Когда Александр Моисеевич подошел ближе, Мария с вызовом вскинула голову, как норовистая лошадь, и, скрестив руки на груди, крикнула ему:
— Алекс, ты можешь хоть немного ускориться? Я уже замерзла тебя ждать!
Он проворчал что-то себе под нос, но тем не менее зашагал заметно энергичней.
Пропустив Гиленсона внутрь, Мария поднялась по лестнице, подошла к еще одной запертой двери, подставила лицо сканеру.
— Теперь ты, — скомандовала она, и Александр Моисеевич подчинился.
Створки бесшумно раздвинулись, и Гиленсон оказался в сером длинном коридоре с дверями, расположенными по обе стороны. Пахло едой.
— Сюда, — сказала Мария, стремительным шагом направившись направо по коридору. — Здесь моя квартира, проходи.
Над входом также торчала камера. Да и внутри квартиры, напоминавшей лаконичностью обстановки больничную палату, помигивали огоньки.
Гиленсон присвистнул.
— Я что-то не понял.
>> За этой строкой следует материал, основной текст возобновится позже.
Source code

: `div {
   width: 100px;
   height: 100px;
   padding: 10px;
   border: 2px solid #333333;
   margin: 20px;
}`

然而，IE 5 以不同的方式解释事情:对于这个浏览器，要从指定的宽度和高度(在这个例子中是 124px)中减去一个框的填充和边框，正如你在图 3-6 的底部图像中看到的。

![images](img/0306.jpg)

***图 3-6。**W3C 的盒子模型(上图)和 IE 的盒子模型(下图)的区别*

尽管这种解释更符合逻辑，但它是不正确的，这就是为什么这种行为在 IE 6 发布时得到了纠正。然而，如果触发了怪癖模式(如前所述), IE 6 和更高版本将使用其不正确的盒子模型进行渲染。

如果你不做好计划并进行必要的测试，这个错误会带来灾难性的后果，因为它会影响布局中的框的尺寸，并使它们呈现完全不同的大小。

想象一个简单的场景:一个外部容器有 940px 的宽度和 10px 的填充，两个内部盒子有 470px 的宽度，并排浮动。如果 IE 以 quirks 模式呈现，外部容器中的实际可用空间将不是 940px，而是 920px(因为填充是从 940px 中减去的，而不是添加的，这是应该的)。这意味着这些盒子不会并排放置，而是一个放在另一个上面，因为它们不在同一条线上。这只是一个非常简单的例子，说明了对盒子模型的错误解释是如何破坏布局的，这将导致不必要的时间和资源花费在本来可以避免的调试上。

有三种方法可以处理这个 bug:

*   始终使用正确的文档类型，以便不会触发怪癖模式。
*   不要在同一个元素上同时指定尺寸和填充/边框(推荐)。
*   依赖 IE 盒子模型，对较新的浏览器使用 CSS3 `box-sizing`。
Ты у нас стала народным достоянием, или мир наконец осознал, при каких условиях содержания ты перестаешь быть опасной для окружающих?
— Очень смешно, Алекс. Как будто ты до сих пор не знал, что я работаю над серьезным проектом. Да, камеры у меня повсюду, за исключением туалетной комнаты. И я на это пошла совершенно осознанно. Потому что у меня есть цель, Алекс. Объяснить, что это такое?
Гиленсон вздохнул.
— Слушай, если ты меня позвала для того, чтобы поскандалить — я лучше пойду.